[Records from a data source]

▽

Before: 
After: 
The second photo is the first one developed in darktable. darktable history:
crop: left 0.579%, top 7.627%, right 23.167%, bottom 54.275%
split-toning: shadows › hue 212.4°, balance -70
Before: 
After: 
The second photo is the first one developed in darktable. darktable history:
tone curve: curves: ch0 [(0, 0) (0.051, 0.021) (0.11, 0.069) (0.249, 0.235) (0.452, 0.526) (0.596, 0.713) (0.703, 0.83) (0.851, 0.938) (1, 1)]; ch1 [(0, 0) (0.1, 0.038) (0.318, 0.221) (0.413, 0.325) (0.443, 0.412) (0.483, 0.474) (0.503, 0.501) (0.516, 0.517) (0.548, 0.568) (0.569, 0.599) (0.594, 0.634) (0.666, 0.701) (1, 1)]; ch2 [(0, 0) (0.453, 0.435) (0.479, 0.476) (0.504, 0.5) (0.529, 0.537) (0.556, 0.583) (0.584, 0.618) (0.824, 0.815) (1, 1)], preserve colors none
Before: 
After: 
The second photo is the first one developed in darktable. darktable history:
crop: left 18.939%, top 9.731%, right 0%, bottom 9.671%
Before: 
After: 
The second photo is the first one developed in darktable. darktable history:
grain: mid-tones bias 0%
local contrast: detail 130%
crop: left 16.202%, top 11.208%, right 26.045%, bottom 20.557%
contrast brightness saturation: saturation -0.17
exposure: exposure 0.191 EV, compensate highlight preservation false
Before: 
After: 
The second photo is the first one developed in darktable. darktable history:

△

THE PROBLEM => Can you rewrite the items above so that every "developed" becomes "processed", with nothing else changed?

PROBLEM SOLUTION =>
Before: 
After: 
The second photo is the first one processed in darktable. darktable history:
crop: left 0.579%, top 7.627%, right 23.167%, bottom 54.275%
split-toning: shadows › hue 212.4°, balance -70
Before: 
After: 
The second photo is the first one processed in darktable. darktable history:
tone curve: curves: ch0 [(0, 0) (0.051, 0.021) (0.11, 0.069) (0.249, 0.235) (0.452, 0.526) (0.596, 0.713) (0.703, 0.83) (0.851, 0.938) (1, 1)]; ch1 [(0, 0) (0.1, 0.038) (0.318, 0.221) (0.413, 0.325) (0.443, 0.412) (0.483, 0.474) (0.503, 0.501) (0.516, 0.517) (0.548, 0.568) (0.569, 0.599) (0.594, 0.634) (0.666, 0.701) (1, 1)]; ch2 [(0, 0) (0.453, 0.435) (0.479, 0.476) (0.504, 0.5) (0.529, 0.537) (0.556, 0.583) (0.584, 0.618) (0.824, 0.815) (1, 1)], preserve colors none
Before: 
After: 
The second photo is the first one processed in darktable. darktable history:
crop: left 18.939%, top 9.731%, right 0%, bottom 9.671%
Before: 
After: 
The second photo is the first one processed in darktable. darktable history:
grain: mid-tones bias 0%
local contrast: detail 130%
crop: left 16.202%, top 11.208%, right 26.045%, bottom 20.557%
contrast brightness saturation: saturation -0.17
exposure: exposure 0.191 EV, compensate highlight preservation false
Before: 
After: 
The second photo is the first one processed in darktable. darktable history:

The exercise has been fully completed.